> _Task to carry out_: Each record is to be given again without alteration.

> _Available data_:
........

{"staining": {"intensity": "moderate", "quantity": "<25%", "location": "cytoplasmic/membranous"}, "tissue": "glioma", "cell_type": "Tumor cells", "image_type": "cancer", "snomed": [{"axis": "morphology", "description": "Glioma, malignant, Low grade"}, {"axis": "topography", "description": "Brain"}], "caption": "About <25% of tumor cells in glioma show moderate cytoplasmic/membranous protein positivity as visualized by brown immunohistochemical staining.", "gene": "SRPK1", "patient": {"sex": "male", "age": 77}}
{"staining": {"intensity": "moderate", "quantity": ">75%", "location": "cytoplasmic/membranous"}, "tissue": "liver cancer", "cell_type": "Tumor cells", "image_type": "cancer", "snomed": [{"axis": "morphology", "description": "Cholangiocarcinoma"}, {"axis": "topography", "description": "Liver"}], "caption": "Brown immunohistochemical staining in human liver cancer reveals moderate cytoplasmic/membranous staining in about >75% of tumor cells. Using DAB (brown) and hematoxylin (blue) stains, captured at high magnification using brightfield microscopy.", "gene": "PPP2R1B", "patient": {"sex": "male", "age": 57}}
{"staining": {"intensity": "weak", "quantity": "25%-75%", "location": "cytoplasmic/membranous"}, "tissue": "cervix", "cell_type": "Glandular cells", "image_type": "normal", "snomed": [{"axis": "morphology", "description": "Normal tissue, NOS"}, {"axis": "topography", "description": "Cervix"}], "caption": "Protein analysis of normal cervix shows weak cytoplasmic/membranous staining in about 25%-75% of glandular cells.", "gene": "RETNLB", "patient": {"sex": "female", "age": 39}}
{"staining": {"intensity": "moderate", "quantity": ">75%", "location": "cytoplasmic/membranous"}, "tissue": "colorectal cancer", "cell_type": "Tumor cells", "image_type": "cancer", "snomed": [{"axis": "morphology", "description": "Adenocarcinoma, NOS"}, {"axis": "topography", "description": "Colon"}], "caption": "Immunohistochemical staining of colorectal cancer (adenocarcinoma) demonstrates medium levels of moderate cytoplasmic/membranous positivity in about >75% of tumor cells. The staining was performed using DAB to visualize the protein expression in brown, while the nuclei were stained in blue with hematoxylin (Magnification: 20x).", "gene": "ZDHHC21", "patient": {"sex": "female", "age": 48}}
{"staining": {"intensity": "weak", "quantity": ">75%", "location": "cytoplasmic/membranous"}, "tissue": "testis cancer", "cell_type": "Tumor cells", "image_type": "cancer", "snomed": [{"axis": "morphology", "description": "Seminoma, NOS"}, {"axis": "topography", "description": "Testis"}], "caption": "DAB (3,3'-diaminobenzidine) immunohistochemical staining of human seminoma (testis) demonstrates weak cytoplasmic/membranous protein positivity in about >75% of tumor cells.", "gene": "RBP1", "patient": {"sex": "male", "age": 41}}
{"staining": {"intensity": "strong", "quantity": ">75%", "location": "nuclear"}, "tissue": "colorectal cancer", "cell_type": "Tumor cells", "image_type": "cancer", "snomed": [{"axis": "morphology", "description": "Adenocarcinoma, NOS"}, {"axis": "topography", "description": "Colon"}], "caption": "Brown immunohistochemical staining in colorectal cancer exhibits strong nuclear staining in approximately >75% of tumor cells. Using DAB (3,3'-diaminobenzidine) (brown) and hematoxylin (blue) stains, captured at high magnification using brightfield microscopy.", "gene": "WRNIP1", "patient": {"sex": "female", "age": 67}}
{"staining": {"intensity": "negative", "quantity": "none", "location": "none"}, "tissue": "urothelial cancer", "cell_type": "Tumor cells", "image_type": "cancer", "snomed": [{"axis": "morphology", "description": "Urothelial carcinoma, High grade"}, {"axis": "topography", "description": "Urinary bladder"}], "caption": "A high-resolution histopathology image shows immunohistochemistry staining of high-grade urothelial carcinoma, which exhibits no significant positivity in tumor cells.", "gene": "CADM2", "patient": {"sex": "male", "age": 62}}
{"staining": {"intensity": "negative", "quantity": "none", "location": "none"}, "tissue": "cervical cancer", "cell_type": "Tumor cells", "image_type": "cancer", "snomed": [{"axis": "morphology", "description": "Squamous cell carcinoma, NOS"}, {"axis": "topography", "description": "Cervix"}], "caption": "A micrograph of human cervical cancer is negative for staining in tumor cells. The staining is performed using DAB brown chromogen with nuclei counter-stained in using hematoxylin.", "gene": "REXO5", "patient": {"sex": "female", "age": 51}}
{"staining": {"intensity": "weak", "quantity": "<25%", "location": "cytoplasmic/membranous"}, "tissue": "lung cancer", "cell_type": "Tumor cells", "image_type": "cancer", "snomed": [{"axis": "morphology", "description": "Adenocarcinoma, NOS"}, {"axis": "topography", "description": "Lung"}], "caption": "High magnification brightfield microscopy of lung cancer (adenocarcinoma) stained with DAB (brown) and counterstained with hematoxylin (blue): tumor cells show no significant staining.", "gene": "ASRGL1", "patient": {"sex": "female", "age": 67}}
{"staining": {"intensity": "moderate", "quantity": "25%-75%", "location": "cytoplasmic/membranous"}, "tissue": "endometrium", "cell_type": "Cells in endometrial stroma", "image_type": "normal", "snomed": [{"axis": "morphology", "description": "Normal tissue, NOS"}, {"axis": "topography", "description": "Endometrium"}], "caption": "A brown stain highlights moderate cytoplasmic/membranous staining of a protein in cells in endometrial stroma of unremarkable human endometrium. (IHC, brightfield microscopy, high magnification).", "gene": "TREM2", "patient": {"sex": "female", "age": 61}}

........

> _Reply_:
{"staining": {"intensity": "moderate", "quantity": "<25%", "location": "cytoplasmic/membranous"}, "tissue": "glioma", "cell_type": "Tumor cells", "image_type": "cancer", "snomed": [{"axis": "morphology", "description": "Glioma, malignant, Low grade"}, {"axis": "topography", "description": "Brain"}], "caption": "About <25% of tumor cells in glioma show moderate cytoplasmic/membranous protein positivity as visualized by brown immunohistochemical staining.", "gene": "SRPK1", "patient": {"sex": "male", "age": 77}}
{"staining": {"intensity": "moderate", "quantity": ">75%", "location": "cytoplasmic/membranous"}, "tissue": "liver cancer", "cell_type": "Tumor cells", "image_type": "cancer", "snomed": [{"axis": "morphology", "description": "Cholangiocarcinoma"}, {"axis": "topography", "description": "Liver"}], "caption": "Brown immunohistochemical staining in human liver cancer reveals moderate cytoplasmic/membranous staining in about >75% of tumor cells. Using DAB (brown) and hematoxylin (blue) stains, captured at high magnification using brightfield microscopy.", "gene": "PPP2R1B", "patient": {"sex": "male", "age": 57}}
{"staining": {"intensity": "weak", "quantity": "25%-75%", "location": "cytoplasmic/membranous"}, "tissue": "cervix", "cell_type": "Glandular cells", "image_type": "normal", "snomed": [{"axis": "morphology", "description": "Normal tissue, NOS"}, {"axis": "topography", "description": "Cervix"}], "caption": "Protein analysis of normal cervix shows weak cytoplasmic/membranous staining in about 25%-75% of glandular cells.", "gene": "RETNLB", "patient": {"sex": "female", "age": 39}}
{"staining": {"intensity": "moderate", "quantity": ">75%", "location": "cytoplasmic/membranous"}, "tissue": "colorectal cancer", "cell_type": "Tumor cells", "image_type": "cancer", "snomed": [{"axis": "morphology", "description": "Adenocarcinoma, NOS"}, {"axis": "topography", "description": "Colon"}], "caption": "Immunohistochemical staining of colorectal cancer (adenocarcinoma) demonstrates medium levels of moderate cytoplasmic/membranous positivity in about >75% of tumor cells. The staining was performed using DAB to visualize the protein expression in brown, while the nuclei were stained in blue with hematoxylin (Magnification: 20x).", "gene": "ZDHHC21", "patient": {"sex": "female", "age": 48}}
{"staining": {"intensity": "weak", "quantity": ">75%", "location": "cytoplasmic/membranous"}, "tissue": "testis cancer", "cell_type": "Tumor cells", "image_type": "cancer", "snomed": [{"axis": "morphology", "description": "Seminoma, NOS"}, {"axis": "topography", "description": "Testis"}], "caption": "DAB (3,3'-diaminobenzidine) immunohistochemical staining of human seminoma (testis) demonstrates weak cytoplasmic/membranous protein positivity in about >75% of tumor cells.", "gene": "RBP1", "patient": {"sex": "male", "age": 41}}
{"staining": {"intensity": "strong", "quantity": ">75%", "location": "nuclear"}, "tissue": "colorectal cancer", "cell_type": "Tumor cells", "image_type": "cancer", "snomed": [{"axis": "morphology", "description": "Adenocarcinoma, NOS"}, {"axis": "topography", "description": "Colon"}], "caption": "Brown immunohistochemical staining in colorectal cancer exhibits strong nuclear staining in approximately >75% of tumor cells. Using DAB (3,3'-diaminobenzidine) (brown) and hematoxylin (blue) stains, captured at high magnification using brightfield microscopy.", "gene": "WRNIP1", "patient": {"sex": "female", "age": 67}}
{"staining": {"intensity": "negative", "quantity": "none", "location": "none"}, "tissue": "urothelial cancer", "cell_type": "Tumor cells", "image_type": "cancer", "snomed": [{"axis": "morphology", "description": "Urothelial carcinoma, High grade"}, {"axis": "topography", "description": "Urinary bladder"}], "caption": "A high-resolution histopathology image shows immunohistochemistry staining of high-grade urothelial carcinoma, which exhibits no significant positivity in tumor cells.", "gene": "CADM2", "patient": {"sex": "male", "age": 62}}
{"staining": {"intensity": "negative", "quantity": "none", "location": "none"}, "tissue": "cervical cancer", "cell_type": "Tumor cells", "image_type": "cancer", "snomed": [{"axis": "morphology", "description": "Squamous cell carcinoma, NOS"}, {"axis": "topography", "description": "Cervix"}], "caption": "A micrograph of human cervical cancer is negative for staining in tumor cells. The staining is performed using DAB brown chromogen with nuclei counter-stained in using hematoxylin.", "gene": "REXO5", "patient": {"sex": "female", "age": 51}}
{"staining": {"intensity": "weak", "quantity": "<25%", "location": "cytoplasmic/membranous"}, "tissue": "lung cancer", "cell_type": "Tumor cells", "image_type": "cancer", "snomed": [{"axis": "morphology", "description": "Adenocarcinoma, NOS"}, {"axis": "topography", "description": "Lung"}], "caption": "High magnification brightfield microscopy of lung cancer (adenocarcinoma) stained with DAB (brown) and counterstained with hematoxylin (blue): tumor cells show no significant staining.", "gene": "ASRGL1", "patient": {"sex": "female", "age": 67}}
{"staining": {"intensity": "moderate", "quantity": "25%-75%", "location": "cytoplasmic/membranous"}, "tissue": "endometrium", "cell_type": "Cells in endometrial stroma", "image_type": "normal", "snomed": [{"axis": "morphology", "description": "Normal tissue, NOS"}, {"axis": "topography", "description": "Endometrium"}], "caption": "A brown stain highlights moderate cytoplasmic/membranous staining of a protein in cells in endometrial stroma of unremarkable human endometrium. (IHC, brightfield microscopy, high magnification).", "gene": "TREM2", "patient": {"sex": "female", "age": 61}}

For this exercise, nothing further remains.